The tracking was incredibly good. The first seconds of each example are a little off because the algorithm doesn't have ANY training data to work with. It's 100% ad-hoc.
The tracking improved during the mouse pointer example (which I found incredibly impressive). The point he was making during that example was that it learns the different scales/rotations of objects on the fly and tracking improves automatically.
Before commenting, I viewed it a second time, pausing it several times (it's at 1:20, if you'd like to confirm the following). After about 10 seconds of training data (500 frames), he starts to draw with it. It loses tracking four times (not counting the two times his hand goes off-screen), and it's not obvious to me why - there don't seem to be major rotations or changes of his finger placement. In practical use, that would be annoying.

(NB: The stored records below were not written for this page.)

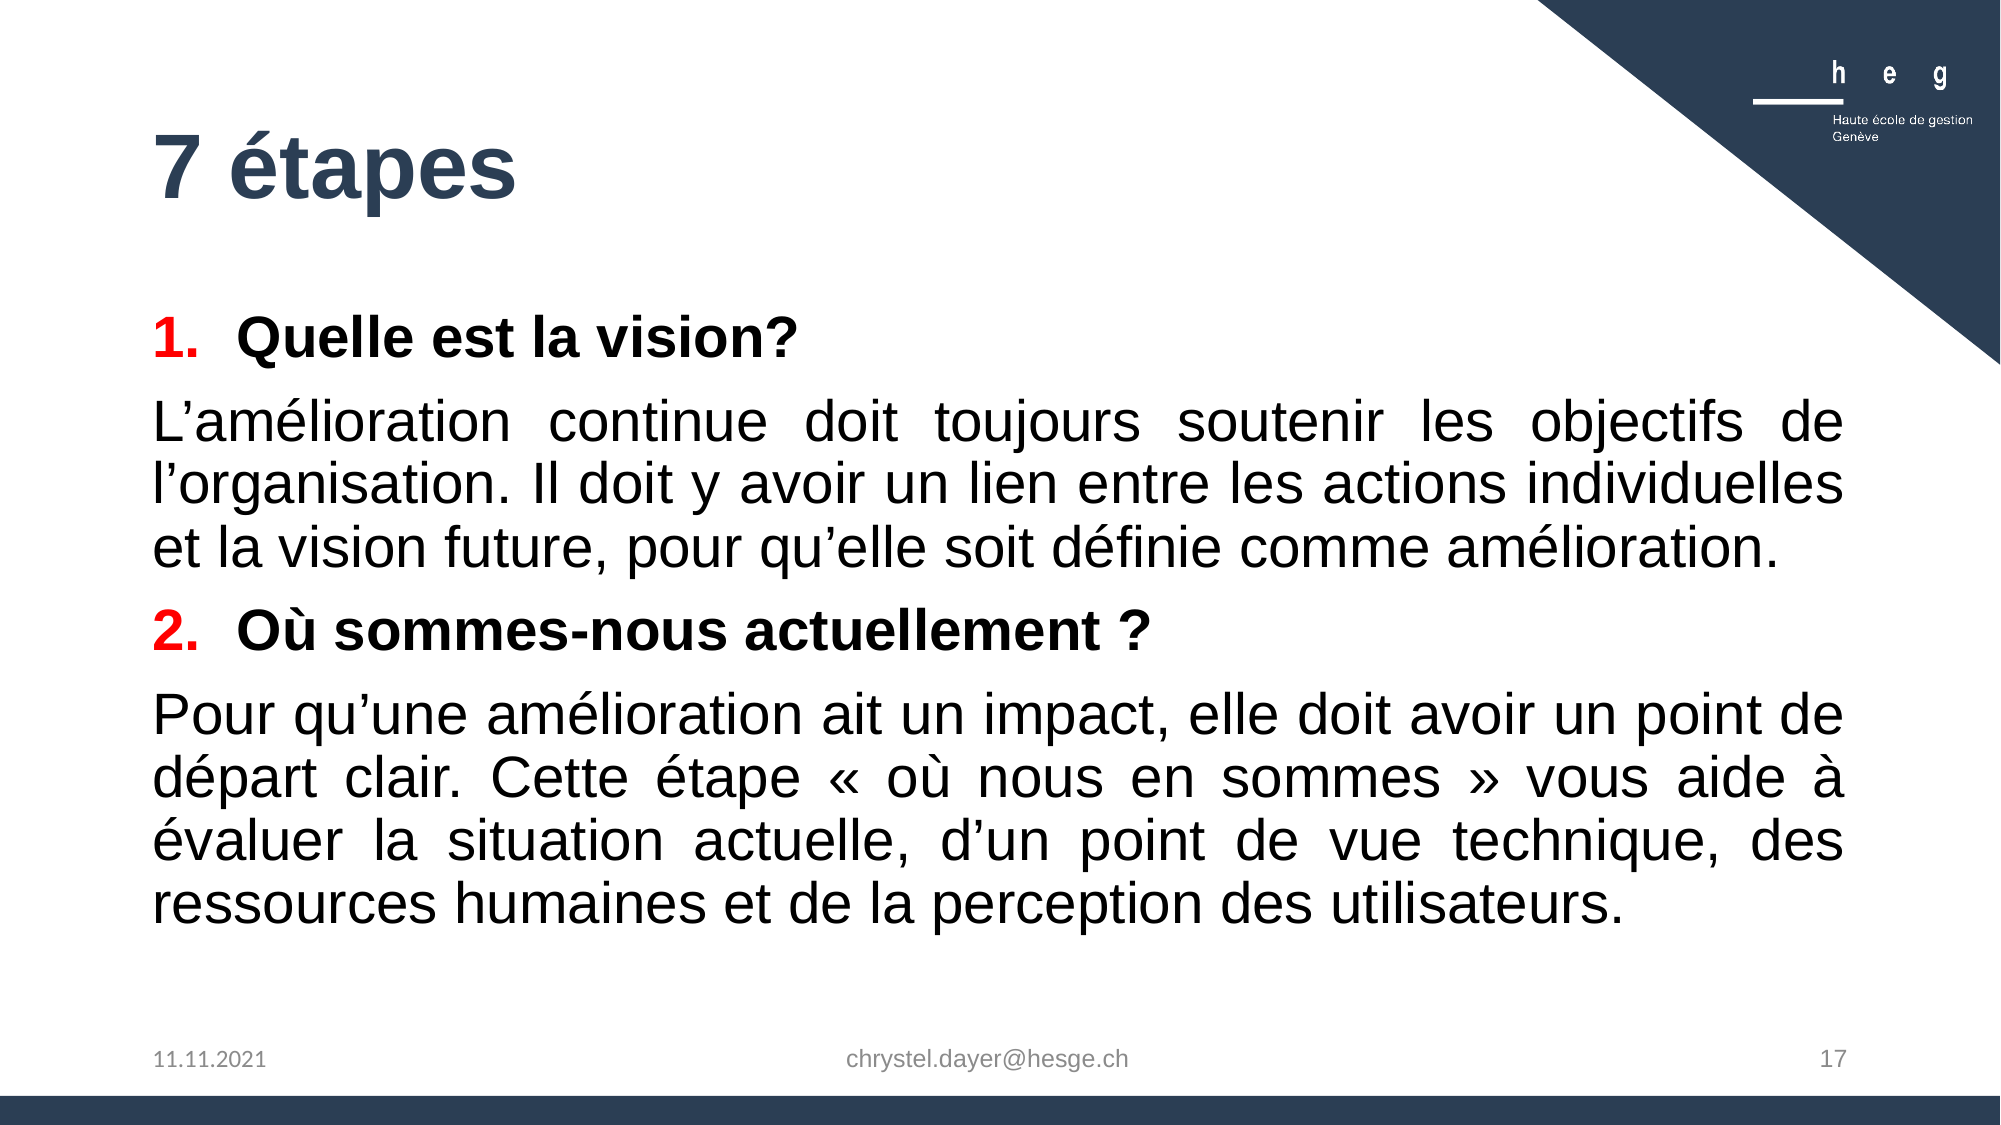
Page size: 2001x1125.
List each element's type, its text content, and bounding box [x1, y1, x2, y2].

slide_number 17 [1412, 1027, 1863, 1088]
title 7 étapes [137, 59, 1600, 278]
picture [1753, 60, 1972, 141]
list Quelle est la vision? L’amélioration continue doit toujours soutenir les objectifs de l’organisation. Il doit y avoir un lien entre les actions individuelles et la vision future, pour qu’elle soit définie comme amélioration. Où sommes-nous actuellement ? Pour qu’une amélioration ait un impact, elle doit avoir un point de départ clair. Cette étape « où nous en sommes » vous aide à évaluer la situation actuelle, d’un point de vue technique, des ressources humaines et de la perception des utilisateurs. [137, 299, 1863, 977]
footer chrystel.dayer@hesge.ch [650, 1027, 1326, 1088]
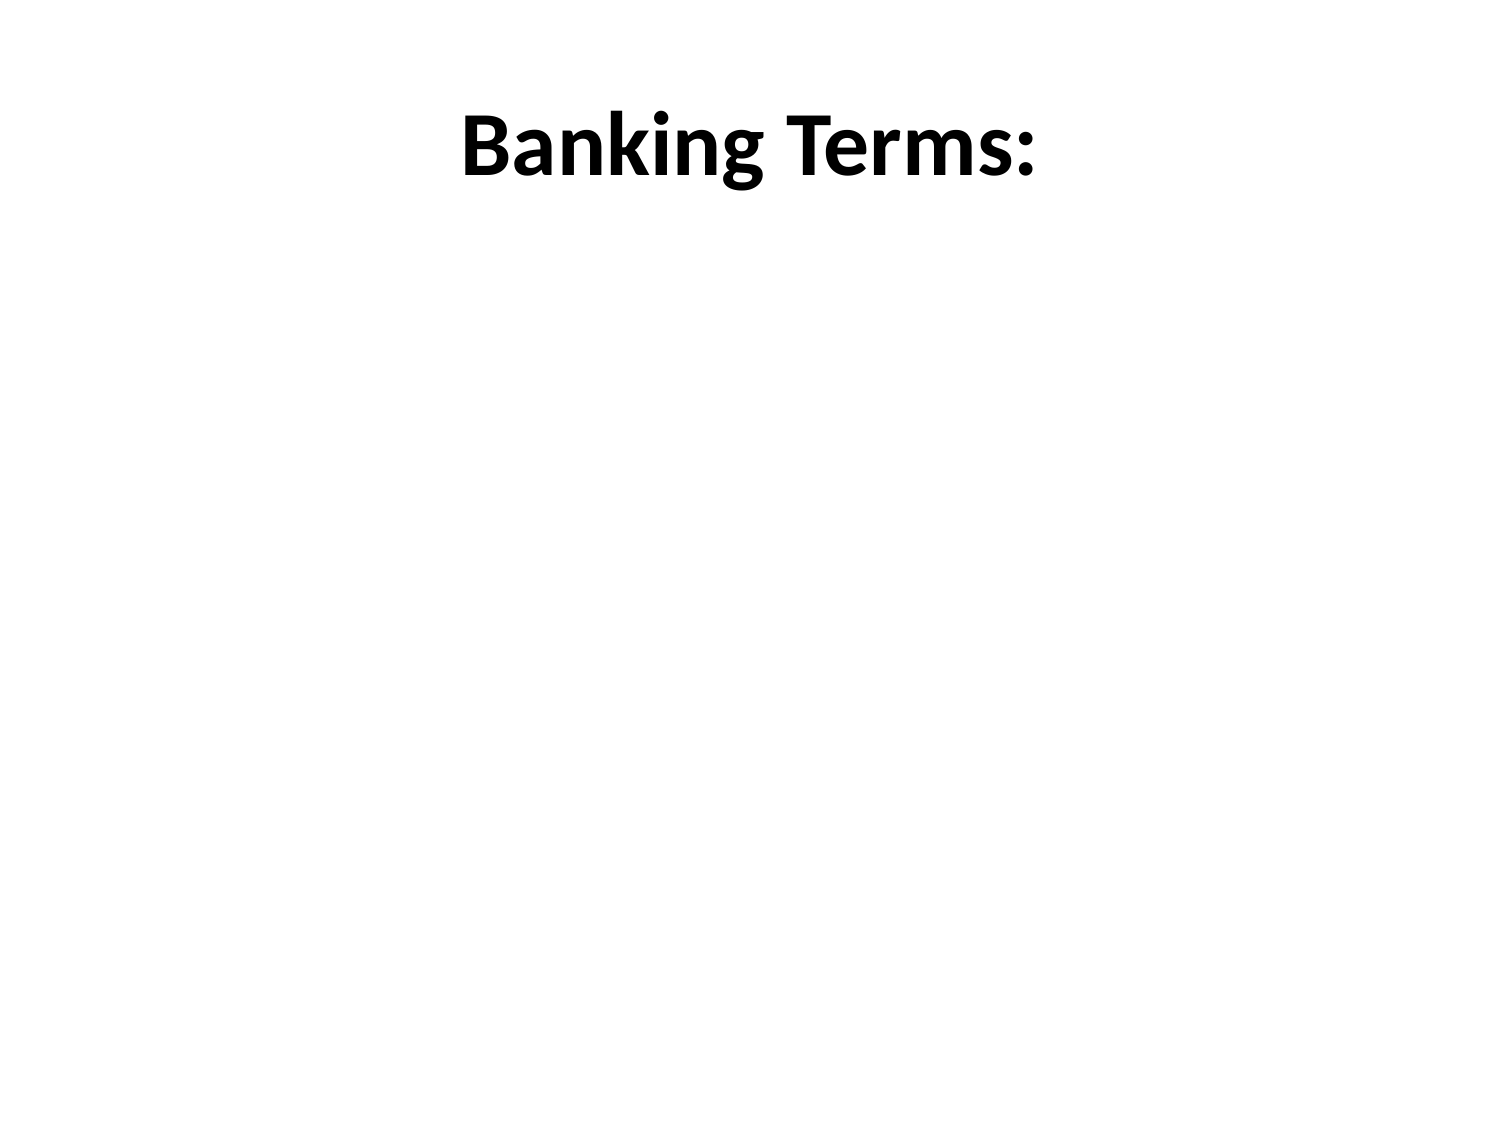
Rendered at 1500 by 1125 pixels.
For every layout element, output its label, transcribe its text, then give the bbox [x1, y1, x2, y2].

btw: my comment originally included praise for his work - but I thought his merit was obvious and that it distracted from my comment's point, so I deleted it. Instead, I'll just note that the first telephone also had lots of room for improvement - practically, the first of anything does. The cool thing was the idea of the telephone, and then making it real. How good it was is irrelevant compared with that it became real. It doesn't take away from the immense task of doing something that had not been done before or even imagined. Quality is not as crucial, because once you have the basic thing, it's (relatively) easy to iterate to improve it. I think having the idea and making it real deserves far far greater admiration than the quality of the prototype algorithm and implementation. Just as with the telephone.